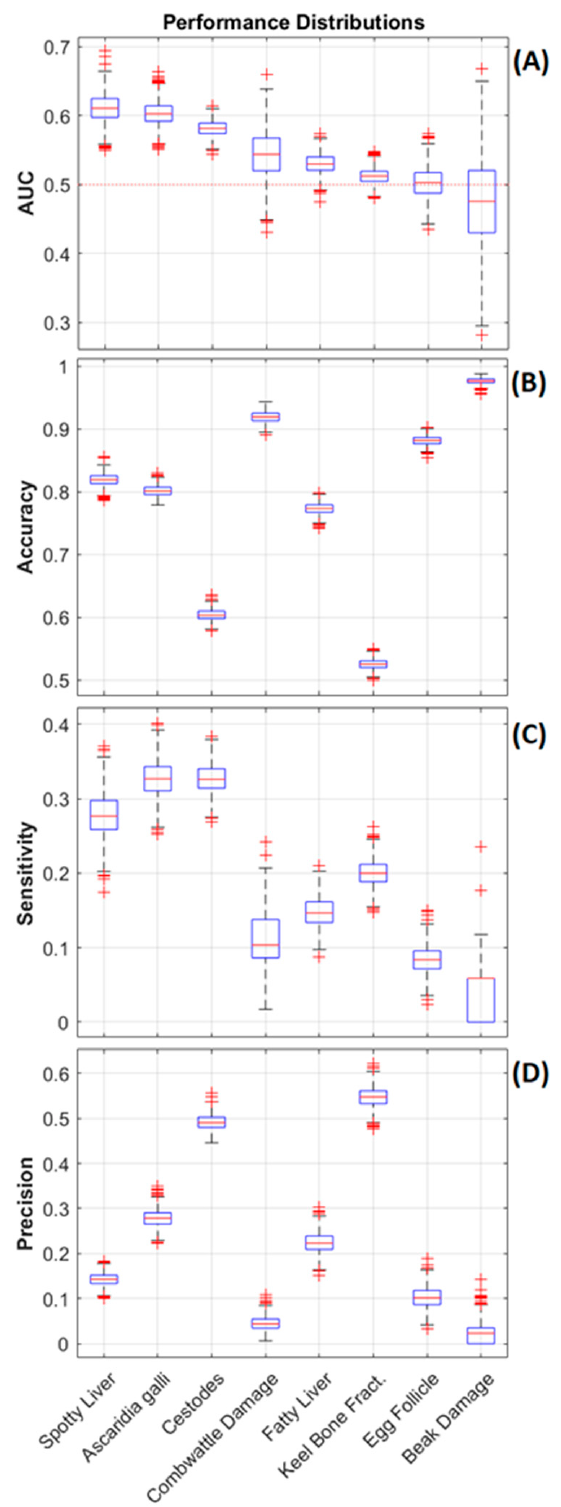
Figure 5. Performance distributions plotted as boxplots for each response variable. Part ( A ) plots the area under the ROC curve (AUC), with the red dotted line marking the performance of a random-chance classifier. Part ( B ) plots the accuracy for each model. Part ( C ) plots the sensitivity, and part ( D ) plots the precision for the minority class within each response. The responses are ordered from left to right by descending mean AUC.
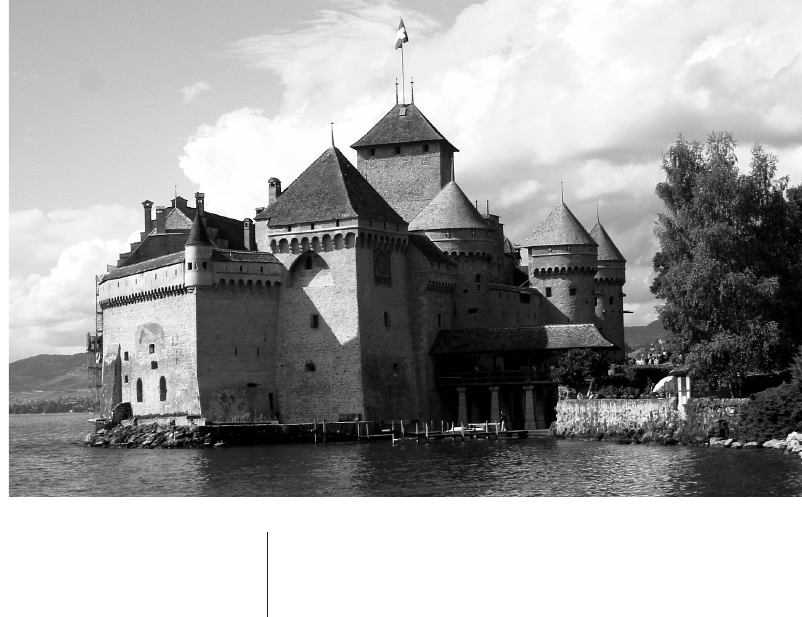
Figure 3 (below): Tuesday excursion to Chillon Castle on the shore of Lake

------------------------------------------------

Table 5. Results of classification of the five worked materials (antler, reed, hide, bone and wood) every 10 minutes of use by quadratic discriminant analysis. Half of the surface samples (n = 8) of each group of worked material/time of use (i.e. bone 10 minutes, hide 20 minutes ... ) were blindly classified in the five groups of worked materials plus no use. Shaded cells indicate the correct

------------------------------------------------

** What this task involves **
Could the stretch from the line with "Figure 5. Performance" through the line with "Figure 3 (below): Tuesday" in the listing above be restated word for word, minus the pictures?

** Response area **
Figure 5. Performance distributions plotted as boxplots for each response variable. Part ( A ) plots the area under the ROC curve (AUC), with the red dotted line marking the performance of a random-chance classifier. Part ( B ) plots the accuracy for each model. Part ( C ) plots the sensitivity, and part ( D ) plots the precision for the minority class within each response. The responses are ordered from left to right by descending mean AUC.
Figure 3 (below): Tuesday excursion to Chillon Castle on the shore of Lake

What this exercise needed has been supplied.